Zitierte Textstelle:
____

Unterkünfte der Adligen im Spätmittelalter

Hallo miteinander!
Ich suche nun schon seit Monaten, aber kein Mittelalterbuch führt auf den richtigen Pfad, da die meisten auf das Hochmittelalter spezialisiert sind.
Meine Frage: Wo wohnten und nächtigten all die Adligen, deren Diener etc. im Spätmittelalter (genauer: Um 1430), wenn sie in der Nähe des Königshofes blieben, also tagsüber sehr wohl ihre Zeit auf der Burg verbrachten, aber dort unmöglich ihren eigenen Wohntrakt haben konnten?

Auf vielen Burgen gab es nur wenige Räume und ich kann mir beim besten Willen nicht vorstellen, dass der Adel wie im Hochmittelalter noch in einem Raum auf dem Boden zu schlafen hatte.

____

Zur Aufgabe:
Auf welche Epoche sind laut der zitierten Textstelle über Unterkünfte der Adligen die meisten Mittelalterbücher spezialisiert?

Ausgewählte Einträge:
____

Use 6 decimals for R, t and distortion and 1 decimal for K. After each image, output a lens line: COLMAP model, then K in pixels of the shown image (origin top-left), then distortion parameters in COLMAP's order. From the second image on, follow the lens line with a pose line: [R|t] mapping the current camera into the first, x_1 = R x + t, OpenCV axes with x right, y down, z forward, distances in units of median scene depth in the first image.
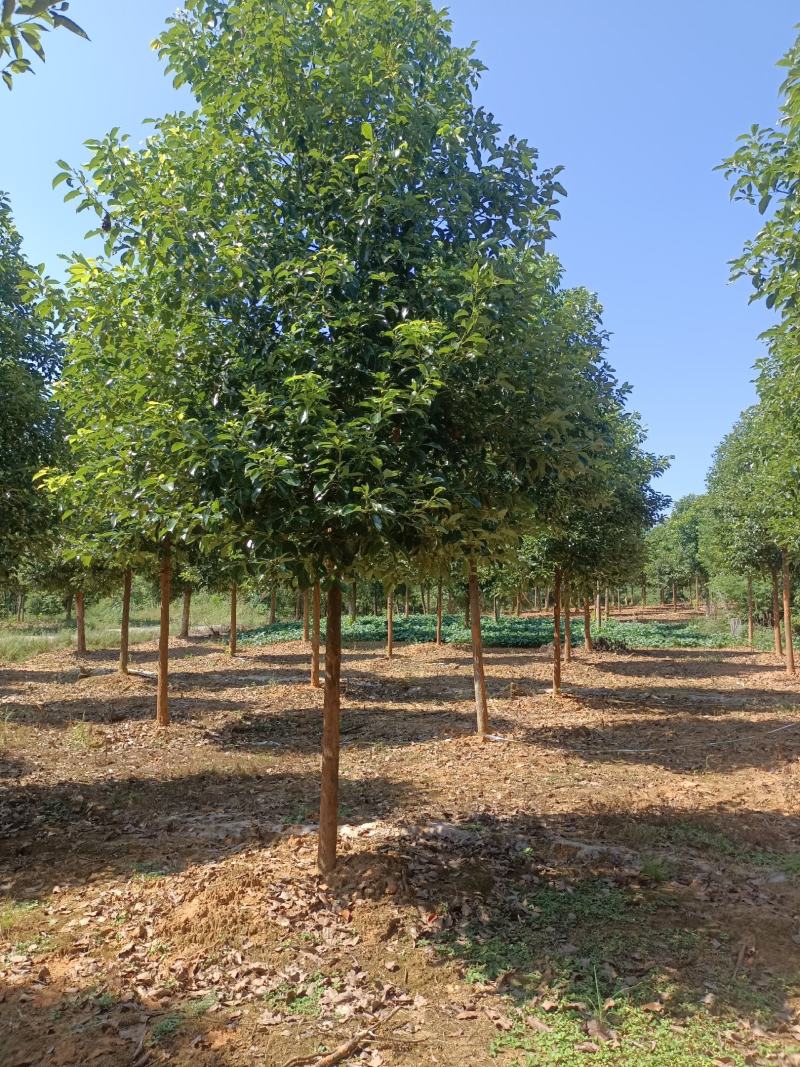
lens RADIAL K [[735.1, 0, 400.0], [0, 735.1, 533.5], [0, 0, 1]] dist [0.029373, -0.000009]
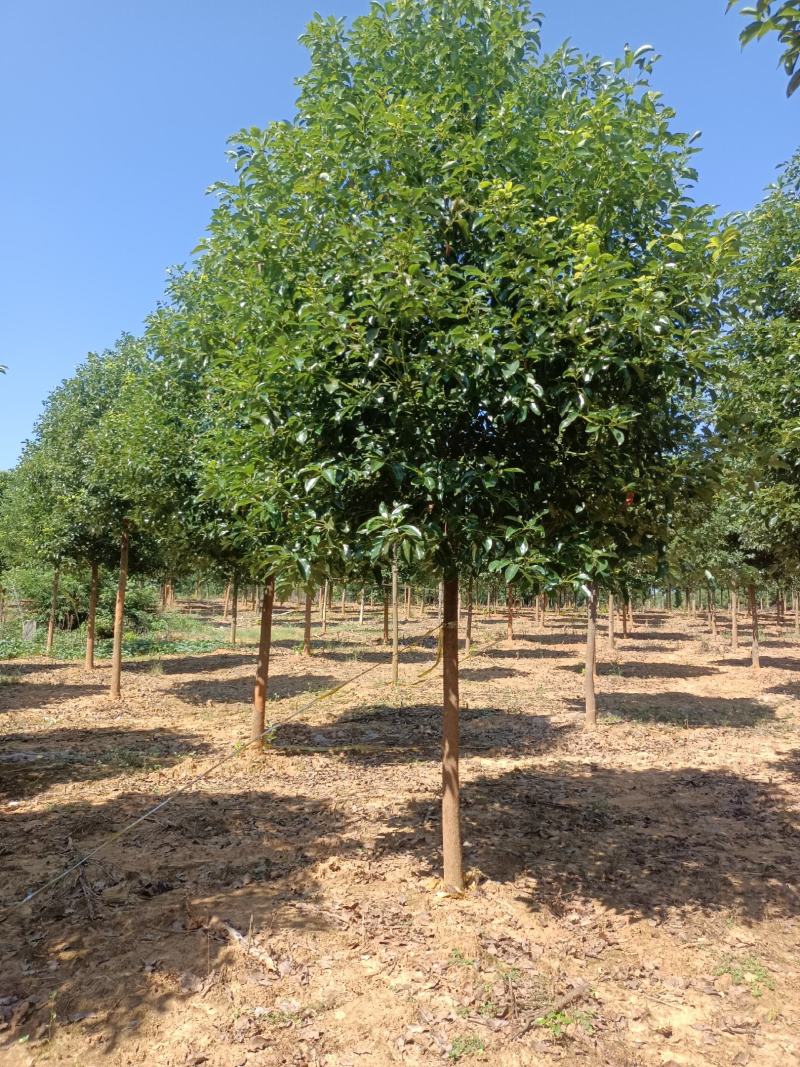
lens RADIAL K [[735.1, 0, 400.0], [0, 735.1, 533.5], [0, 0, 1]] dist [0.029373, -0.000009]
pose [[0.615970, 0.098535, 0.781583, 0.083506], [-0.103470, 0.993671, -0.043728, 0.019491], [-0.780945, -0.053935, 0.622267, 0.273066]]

____

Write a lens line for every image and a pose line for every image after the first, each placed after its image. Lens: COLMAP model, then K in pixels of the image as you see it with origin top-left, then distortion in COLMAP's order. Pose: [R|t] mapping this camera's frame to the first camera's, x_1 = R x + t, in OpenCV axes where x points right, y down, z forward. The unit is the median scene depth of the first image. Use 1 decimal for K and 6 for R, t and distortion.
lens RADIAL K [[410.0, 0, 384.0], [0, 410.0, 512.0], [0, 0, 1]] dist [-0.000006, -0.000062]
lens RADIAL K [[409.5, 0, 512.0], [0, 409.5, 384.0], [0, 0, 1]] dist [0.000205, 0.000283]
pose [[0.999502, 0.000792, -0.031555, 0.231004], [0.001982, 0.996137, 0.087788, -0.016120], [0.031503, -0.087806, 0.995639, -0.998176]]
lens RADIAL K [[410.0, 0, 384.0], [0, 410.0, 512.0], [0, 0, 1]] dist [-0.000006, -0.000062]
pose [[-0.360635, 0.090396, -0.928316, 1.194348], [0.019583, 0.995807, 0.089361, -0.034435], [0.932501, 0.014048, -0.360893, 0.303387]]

____

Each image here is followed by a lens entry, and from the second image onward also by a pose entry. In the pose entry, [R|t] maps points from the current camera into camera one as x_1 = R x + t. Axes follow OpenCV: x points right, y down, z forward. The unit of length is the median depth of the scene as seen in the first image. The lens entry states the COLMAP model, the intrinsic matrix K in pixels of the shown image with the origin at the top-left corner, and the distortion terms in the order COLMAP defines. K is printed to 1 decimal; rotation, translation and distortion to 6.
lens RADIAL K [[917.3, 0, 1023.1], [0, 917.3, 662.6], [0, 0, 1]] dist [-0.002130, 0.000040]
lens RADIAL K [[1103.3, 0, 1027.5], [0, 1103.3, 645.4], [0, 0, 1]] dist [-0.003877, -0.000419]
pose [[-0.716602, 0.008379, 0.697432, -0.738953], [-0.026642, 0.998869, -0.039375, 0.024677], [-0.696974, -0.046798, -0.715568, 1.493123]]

____

Ausgabe:
Auf das Hochmittelalter.